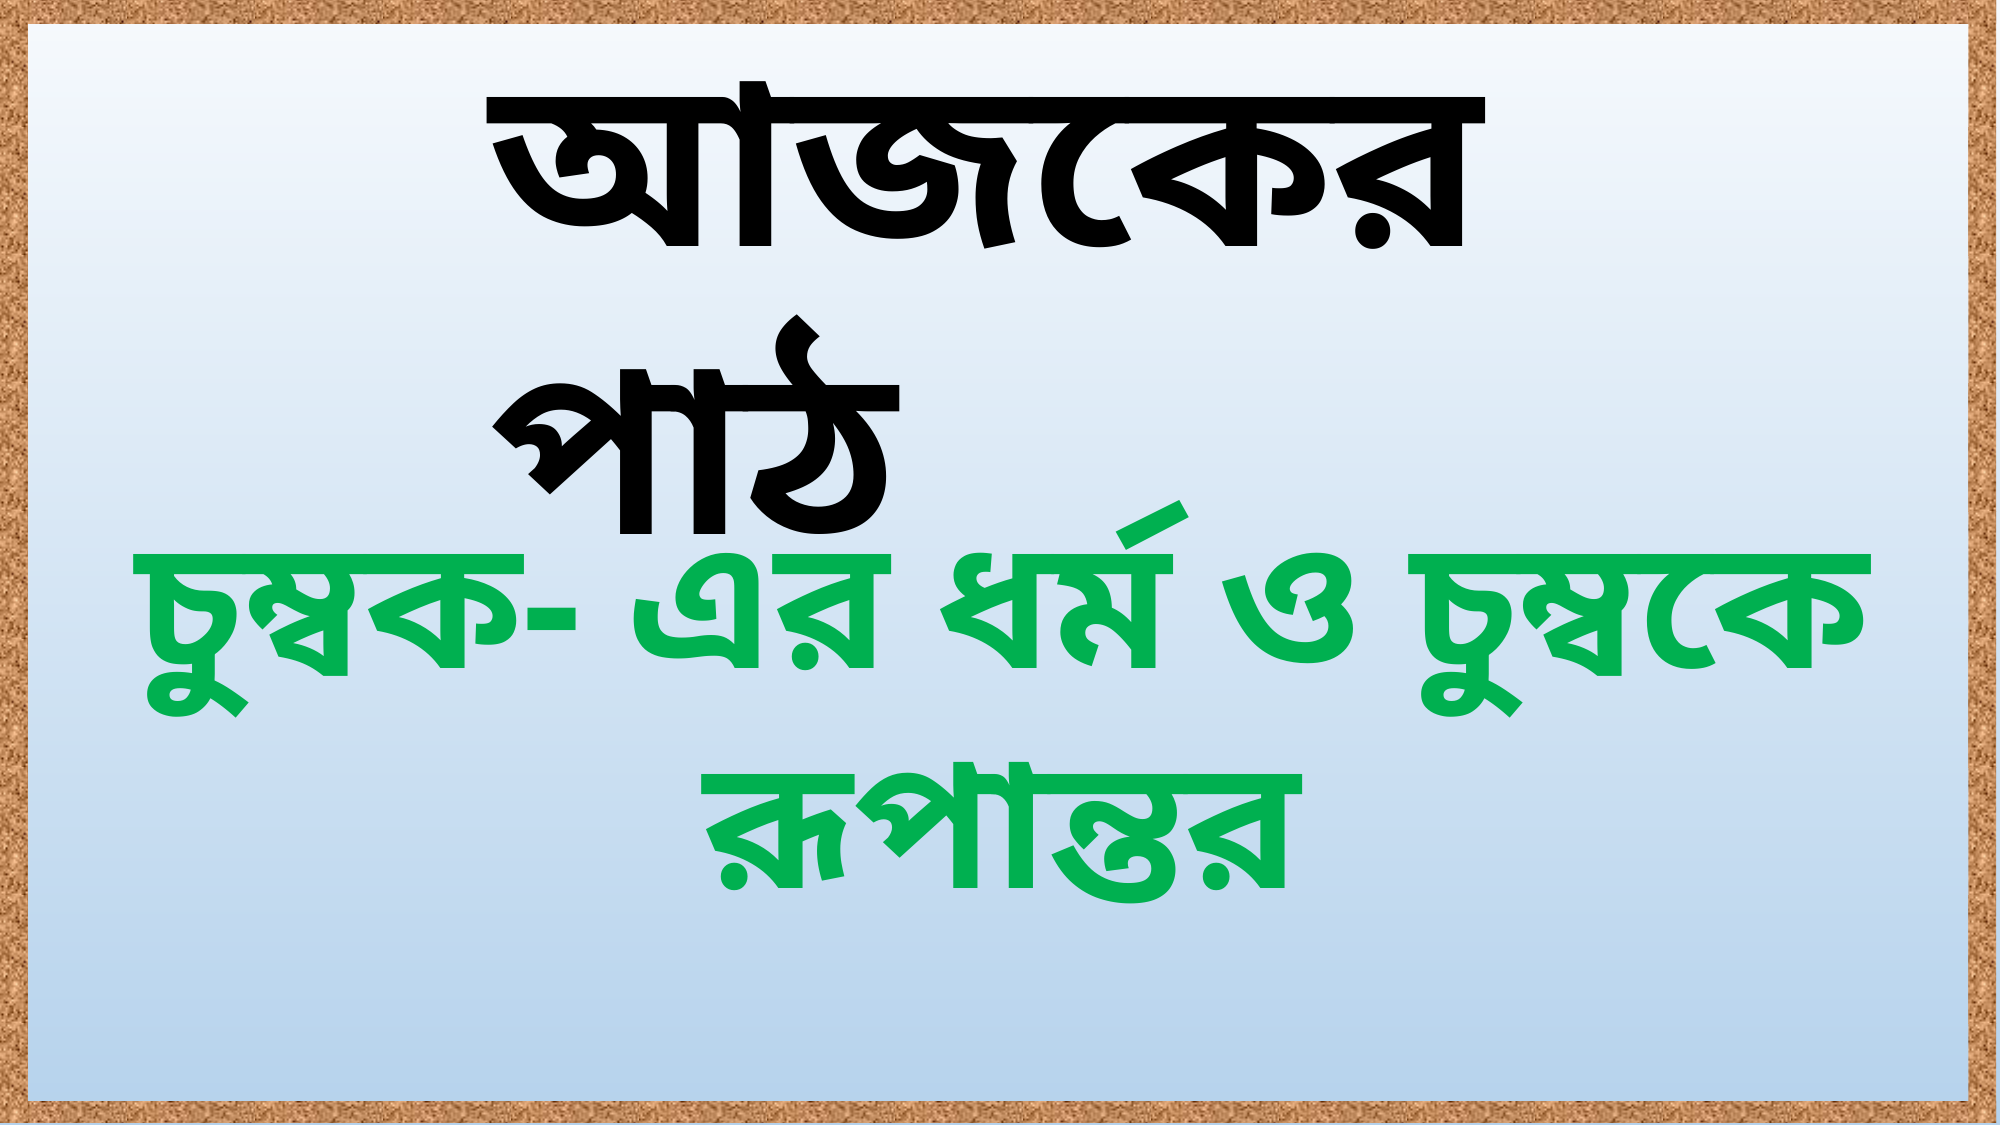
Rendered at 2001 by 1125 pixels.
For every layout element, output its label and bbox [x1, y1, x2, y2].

text_box [0, 0, 1997, 1123]
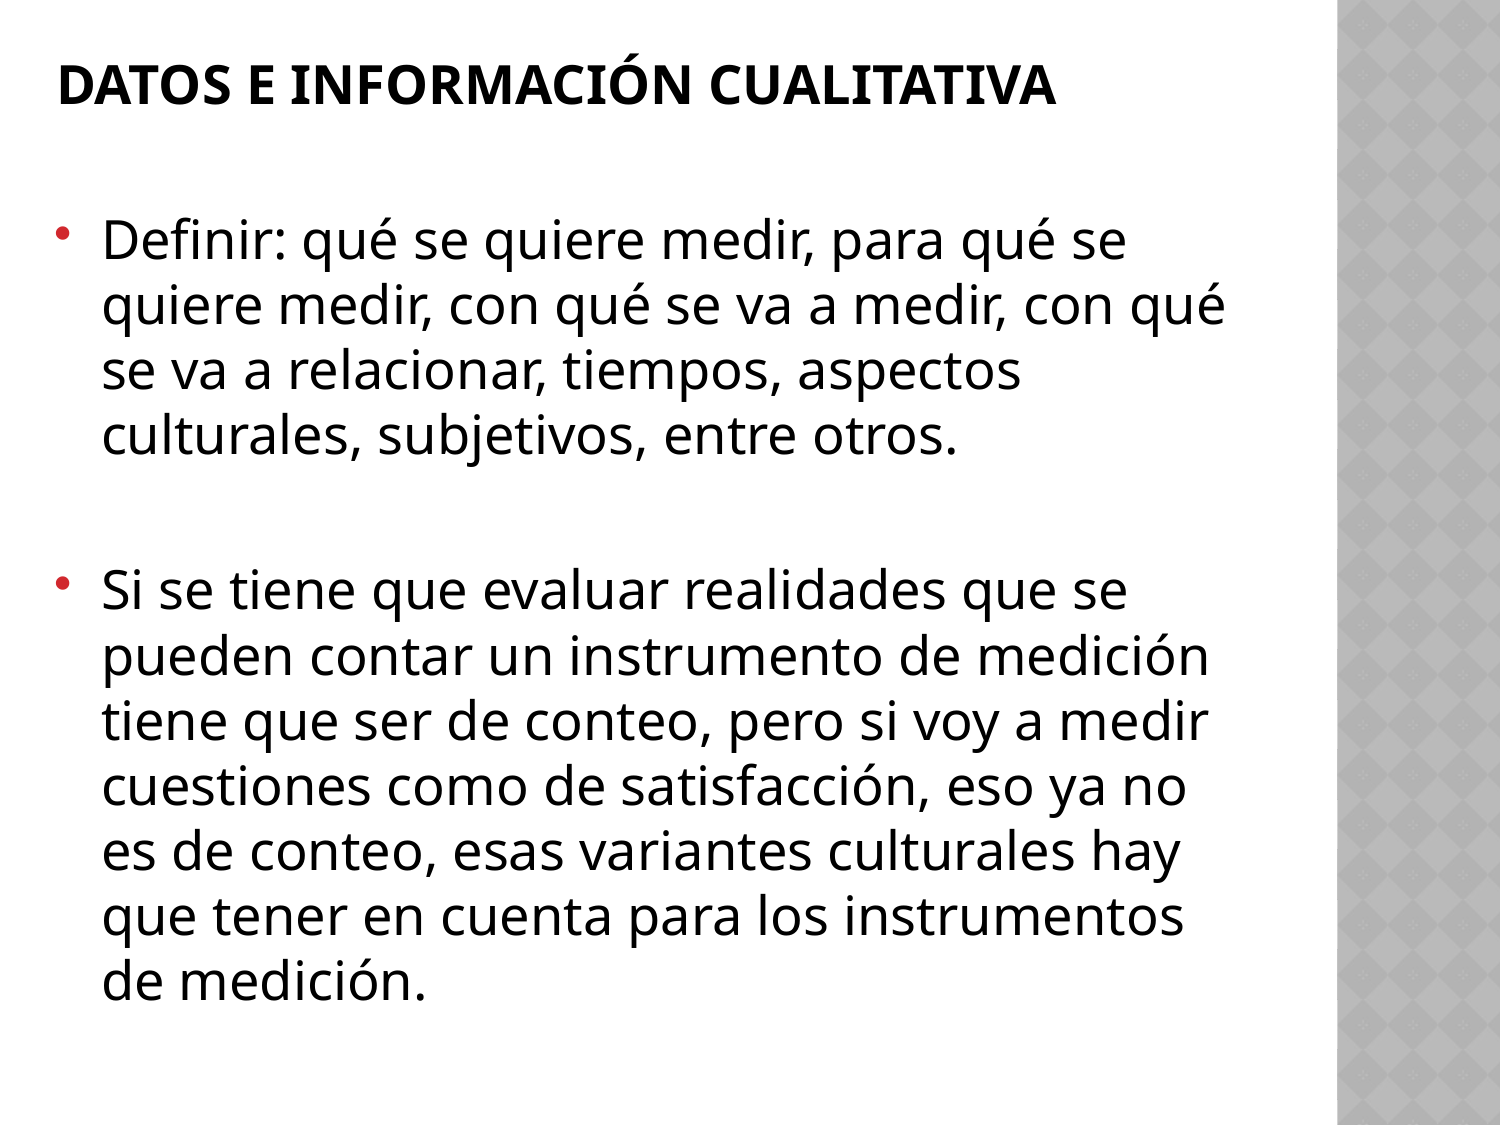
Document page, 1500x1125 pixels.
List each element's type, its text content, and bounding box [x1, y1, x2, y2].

list DATOS E INFORMACIÓN CUALITATIVA Definir: qué se quiere medir, para qué se quiere medir, con qué se va a medir, con qué se va a relacionar, tiempos, aspectos culturales, subjetivos, entre otros. Si se tiene que evaluar realidades que se pueden contar un instrumento de medición tiene que ser de conteo, pero si voy a medir cuestiones como de satisfacción, eso ya no es de conteo, esas variantes culturales hay que tener en cuenta para los instrumentos de medición. [41, 42, 1263, 1059]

════════════════

INSTRUCTION →
From the entries above, work out the number of lines containing the string "pixels" and give that number by itself.

SOLUTION FOR THIS PROBLEM →
2